Everything from the line containing "right hip: (93, 119)" through the final line of the material is to be restated word for word, and only that.

Provided data Block Start

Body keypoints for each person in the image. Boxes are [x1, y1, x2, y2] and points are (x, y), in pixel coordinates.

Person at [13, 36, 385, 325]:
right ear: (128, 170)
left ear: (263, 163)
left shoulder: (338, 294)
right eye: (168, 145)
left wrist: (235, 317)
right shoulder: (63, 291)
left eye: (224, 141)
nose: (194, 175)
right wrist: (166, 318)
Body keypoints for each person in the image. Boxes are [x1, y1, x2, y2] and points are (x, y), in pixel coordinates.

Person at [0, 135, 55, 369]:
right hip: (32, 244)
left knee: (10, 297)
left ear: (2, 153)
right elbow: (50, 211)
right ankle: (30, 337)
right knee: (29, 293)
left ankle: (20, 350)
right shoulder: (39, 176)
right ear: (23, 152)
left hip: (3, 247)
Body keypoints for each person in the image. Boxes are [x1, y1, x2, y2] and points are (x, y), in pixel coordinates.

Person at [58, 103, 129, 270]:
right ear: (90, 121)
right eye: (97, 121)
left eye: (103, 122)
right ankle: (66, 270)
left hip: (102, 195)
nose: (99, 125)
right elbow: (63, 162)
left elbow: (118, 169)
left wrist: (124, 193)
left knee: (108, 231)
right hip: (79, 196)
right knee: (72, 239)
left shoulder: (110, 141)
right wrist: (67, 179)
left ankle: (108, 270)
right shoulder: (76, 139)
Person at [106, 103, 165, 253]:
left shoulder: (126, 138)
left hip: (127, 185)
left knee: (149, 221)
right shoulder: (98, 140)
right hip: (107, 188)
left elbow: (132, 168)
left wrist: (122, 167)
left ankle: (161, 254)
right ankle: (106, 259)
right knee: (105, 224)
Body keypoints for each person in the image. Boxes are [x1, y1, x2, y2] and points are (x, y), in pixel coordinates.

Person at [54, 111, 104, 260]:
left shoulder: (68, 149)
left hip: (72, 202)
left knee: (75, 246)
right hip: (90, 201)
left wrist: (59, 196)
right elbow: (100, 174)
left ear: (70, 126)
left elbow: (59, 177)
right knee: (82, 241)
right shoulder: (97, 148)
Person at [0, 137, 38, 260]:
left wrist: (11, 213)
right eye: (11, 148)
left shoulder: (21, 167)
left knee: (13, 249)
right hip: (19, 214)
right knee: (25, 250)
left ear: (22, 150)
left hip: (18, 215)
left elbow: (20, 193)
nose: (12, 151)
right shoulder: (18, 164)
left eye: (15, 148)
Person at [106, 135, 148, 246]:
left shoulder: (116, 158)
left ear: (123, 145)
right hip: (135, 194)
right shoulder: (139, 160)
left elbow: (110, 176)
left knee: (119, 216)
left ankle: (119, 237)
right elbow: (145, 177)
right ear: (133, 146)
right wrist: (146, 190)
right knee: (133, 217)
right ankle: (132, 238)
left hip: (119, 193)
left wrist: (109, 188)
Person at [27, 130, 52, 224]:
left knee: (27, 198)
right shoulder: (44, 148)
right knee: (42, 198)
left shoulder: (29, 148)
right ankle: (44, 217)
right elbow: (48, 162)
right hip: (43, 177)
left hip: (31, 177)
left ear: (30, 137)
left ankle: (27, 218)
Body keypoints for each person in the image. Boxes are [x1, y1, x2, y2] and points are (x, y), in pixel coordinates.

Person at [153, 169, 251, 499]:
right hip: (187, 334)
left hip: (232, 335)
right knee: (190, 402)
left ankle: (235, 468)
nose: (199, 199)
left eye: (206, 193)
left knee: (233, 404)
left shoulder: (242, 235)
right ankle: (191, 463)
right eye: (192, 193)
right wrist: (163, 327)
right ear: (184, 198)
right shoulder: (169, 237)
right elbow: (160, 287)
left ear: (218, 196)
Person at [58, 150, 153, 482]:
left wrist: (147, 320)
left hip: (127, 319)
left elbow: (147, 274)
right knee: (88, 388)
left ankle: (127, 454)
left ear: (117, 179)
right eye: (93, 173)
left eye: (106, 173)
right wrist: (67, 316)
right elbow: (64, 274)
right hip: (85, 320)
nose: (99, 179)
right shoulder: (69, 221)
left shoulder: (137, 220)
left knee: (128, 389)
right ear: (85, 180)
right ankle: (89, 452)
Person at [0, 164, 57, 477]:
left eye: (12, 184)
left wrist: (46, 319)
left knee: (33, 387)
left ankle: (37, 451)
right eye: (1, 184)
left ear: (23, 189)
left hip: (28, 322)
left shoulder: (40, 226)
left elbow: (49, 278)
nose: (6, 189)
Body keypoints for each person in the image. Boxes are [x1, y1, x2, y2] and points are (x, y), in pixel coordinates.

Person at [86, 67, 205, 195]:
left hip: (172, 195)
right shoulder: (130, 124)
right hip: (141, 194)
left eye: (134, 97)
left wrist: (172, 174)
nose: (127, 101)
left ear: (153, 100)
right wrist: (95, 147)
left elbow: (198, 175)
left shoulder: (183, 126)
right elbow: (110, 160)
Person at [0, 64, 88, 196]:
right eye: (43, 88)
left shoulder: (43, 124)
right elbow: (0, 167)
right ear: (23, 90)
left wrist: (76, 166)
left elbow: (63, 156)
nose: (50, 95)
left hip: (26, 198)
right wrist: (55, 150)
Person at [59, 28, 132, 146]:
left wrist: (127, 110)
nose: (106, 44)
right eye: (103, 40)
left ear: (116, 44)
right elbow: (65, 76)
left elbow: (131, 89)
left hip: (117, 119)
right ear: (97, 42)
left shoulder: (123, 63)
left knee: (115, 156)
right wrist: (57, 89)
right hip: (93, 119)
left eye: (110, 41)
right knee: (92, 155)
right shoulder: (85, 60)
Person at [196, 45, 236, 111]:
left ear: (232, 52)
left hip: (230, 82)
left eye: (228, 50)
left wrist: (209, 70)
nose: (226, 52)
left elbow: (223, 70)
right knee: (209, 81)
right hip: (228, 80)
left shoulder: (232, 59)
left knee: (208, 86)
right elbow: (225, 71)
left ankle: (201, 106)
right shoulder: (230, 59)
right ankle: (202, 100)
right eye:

Provided data Block End

Output of the task:
right hip: (93, 119)
left eye: (110, 41)
right knee: (92, 155)
right shoulder: (85, 60)
Person at [196, 45, 236, 111]:
left ear: (232, 52)
left hip: (230, 82)
left eye: (228, 50)
left wrist: (209, 70)
nose: (226, 52)
left elbow: (223, 70)
right knee: (209, 81)
right hip: (228, 80)
left shoulder: (232, 59)
left knee: (208, 86)
right elbow: (225, 71)
left ankle: (201, 106)
right shoulder: (230, 59)
right ankle: (202, 100)
right eye:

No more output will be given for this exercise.